Smart ways to repair your damaged clothing

Smart ways to repair your damaged clothing

Don’t be so quick to donate or dispose of a damaged article of clothing. Many of them can be repaired, and the good news is you’re likely able to do it yourself at home. Here are some tips on how.

Smart ways to repair your damaged clothing
Smart ways to repair your damaged clothing

Mend worn elbows

Jackets made of loosely–knit fabrics, such as wool tweed, first begin to show wear on elbows, where friction is highest during use. If the jacket is otherwise in good shape, buy a pair of suede elbow patches to cover the holes. Some elbow patches are iron-on while others must be hand-sewn in place.

  1. Pin the patches in place.
  2. Try on the jacket to check the positioning.
  3. Stitch the patches in place.
  4. Use a thimble to push the needle through the punched holes around the outside edge of the patches.

Fix a snagged sweater

When a sweater is snagged, you need to resist the temptation to cut or pull on the yarn, which can trigger more unraveling. Instead, turn the garment inside out and do the following.

  1. Point a large sewing needle or crochet hook into the snag and gently wiggle the yarn towards the inside of the garment.
  2. Once you have determined the length of the snag, use the needle to push one half of the snag gently back into place under the adjacent stitch.
  3. Repeat the procedure on the other half of the snag while holding the replaced portion in place.
  4. If the yarn is broken, use a needle threaded with closely matching yarn to close the hole carefully with small stitches from the underside of the sweater. Avoid using regular thread, as it can eventually cut into the yarn.

Patch a hole

Children’s play clothes and jeans that are worn at the knees or other stress points can be repaired with iron-on patches.

  1. Buy preshrunk patches that don’t pucker when washed.
  2. Lay the garment flat and trim any stray thread.
  3. Insert cardboard inside the pants leg and iron the patch on the hole, setting your iron on the temperature recommended by the manufacturer.

Repair a frayed collar or cuffs

While a frayed collar or cuffs might indicate that a garment is beyond fixing, don’t despair. Take the garment to a tailor, who may be able to turn a cuff under, reverse it or make a new cuff from extra material.

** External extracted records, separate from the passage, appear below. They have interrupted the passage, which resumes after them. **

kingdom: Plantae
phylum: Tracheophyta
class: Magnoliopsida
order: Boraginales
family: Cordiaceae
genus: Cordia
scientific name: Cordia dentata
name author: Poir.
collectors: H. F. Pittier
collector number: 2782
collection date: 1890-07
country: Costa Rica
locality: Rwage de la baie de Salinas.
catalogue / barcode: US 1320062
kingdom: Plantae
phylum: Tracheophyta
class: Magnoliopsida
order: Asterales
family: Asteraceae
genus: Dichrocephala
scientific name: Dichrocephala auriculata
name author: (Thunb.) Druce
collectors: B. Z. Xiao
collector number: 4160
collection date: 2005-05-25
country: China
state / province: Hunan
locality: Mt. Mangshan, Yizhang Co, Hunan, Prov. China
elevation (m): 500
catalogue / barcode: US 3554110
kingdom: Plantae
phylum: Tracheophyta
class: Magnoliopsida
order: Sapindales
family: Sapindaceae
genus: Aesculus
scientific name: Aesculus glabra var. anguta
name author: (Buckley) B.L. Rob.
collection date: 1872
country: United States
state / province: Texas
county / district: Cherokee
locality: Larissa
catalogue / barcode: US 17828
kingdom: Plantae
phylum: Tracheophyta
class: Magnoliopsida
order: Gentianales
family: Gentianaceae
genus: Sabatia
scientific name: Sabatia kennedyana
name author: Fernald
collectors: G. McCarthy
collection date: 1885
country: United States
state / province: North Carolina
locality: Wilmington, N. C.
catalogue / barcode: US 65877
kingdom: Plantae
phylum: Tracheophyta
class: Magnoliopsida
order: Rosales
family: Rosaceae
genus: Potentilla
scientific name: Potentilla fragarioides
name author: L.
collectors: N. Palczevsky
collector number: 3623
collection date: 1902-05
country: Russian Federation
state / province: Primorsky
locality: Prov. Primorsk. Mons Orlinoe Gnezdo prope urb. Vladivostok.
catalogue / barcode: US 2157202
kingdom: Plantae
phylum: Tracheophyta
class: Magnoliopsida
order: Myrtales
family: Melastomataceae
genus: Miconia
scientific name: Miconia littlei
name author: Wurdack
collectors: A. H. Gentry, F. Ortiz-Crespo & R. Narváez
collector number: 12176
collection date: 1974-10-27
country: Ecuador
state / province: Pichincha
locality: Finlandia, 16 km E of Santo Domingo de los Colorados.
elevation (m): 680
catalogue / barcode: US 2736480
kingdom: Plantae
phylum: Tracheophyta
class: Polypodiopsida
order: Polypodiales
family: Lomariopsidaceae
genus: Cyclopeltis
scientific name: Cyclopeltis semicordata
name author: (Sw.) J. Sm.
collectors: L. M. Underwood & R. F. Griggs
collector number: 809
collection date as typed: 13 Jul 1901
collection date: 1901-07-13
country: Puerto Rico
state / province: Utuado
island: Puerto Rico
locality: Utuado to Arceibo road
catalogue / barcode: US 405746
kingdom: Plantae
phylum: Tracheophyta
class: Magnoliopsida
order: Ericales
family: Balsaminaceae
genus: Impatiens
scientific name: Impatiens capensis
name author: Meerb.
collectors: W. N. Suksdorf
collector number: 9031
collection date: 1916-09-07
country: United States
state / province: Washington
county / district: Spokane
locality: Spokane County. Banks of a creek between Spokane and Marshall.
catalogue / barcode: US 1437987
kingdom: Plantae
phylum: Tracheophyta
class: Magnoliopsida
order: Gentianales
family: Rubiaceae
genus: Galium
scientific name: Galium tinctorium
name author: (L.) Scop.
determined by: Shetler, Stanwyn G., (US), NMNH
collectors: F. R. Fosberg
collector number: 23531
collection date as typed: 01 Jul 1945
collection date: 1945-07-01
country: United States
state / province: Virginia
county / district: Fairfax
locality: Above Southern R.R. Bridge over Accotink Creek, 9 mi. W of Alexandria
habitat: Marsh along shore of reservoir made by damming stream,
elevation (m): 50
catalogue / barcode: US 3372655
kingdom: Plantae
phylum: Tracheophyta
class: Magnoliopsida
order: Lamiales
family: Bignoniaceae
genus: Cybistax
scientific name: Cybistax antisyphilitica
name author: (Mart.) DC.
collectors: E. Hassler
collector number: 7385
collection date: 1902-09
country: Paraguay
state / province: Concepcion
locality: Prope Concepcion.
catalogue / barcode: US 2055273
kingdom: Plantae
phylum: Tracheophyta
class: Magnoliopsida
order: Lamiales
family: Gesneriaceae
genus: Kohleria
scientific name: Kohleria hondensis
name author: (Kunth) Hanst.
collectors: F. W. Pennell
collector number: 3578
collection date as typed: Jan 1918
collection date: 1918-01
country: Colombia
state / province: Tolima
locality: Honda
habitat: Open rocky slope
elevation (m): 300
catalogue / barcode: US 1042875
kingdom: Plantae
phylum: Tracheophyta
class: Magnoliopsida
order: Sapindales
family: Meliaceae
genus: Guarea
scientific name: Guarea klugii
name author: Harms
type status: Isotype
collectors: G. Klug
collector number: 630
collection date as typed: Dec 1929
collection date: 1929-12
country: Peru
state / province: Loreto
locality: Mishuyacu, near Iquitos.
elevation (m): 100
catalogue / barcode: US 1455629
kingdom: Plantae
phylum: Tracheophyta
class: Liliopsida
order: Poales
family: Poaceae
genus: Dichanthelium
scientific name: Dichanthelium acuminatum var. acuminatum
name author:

  • While the procedure may be expensive, it’s often less expensive than replacing the garment, particularly if it is of good quality.

Mend moth damage

Unfortunately, the only real solution to heavy-duty moth damage is a professional reweaver. Reweavers use small bits of fabric from inside seams to piece the garment back together, and the results are often unnoticeable. A good reweaving job is expensive, but worth it to save a cherished piece of clothing.

Fix zippers

To keep both metal- and plastic-toothed zippers sliding smoothly:

  • Periodically lubricate them by rubbing a dry cake of soap across the teeth.
  • If the zipper becomes dirty, clean it with a toothbrush dipped in a solution of dishwashing detergent and water.

If the slider comes loose from the tracks of either type of zipper:

  • Pry off the bottom stop and rethread the track through the slider.
  • If possible, reattach the stop and crimp it into place.
  • If the stop is damaged, use a needle and heavy thread to sew a new one.
  • To replace a missing handle from a slider, attach a very small key to the slider.

Replacing your ripped clothing can be expensive. Save some money by completing simple repair jobs with these tips!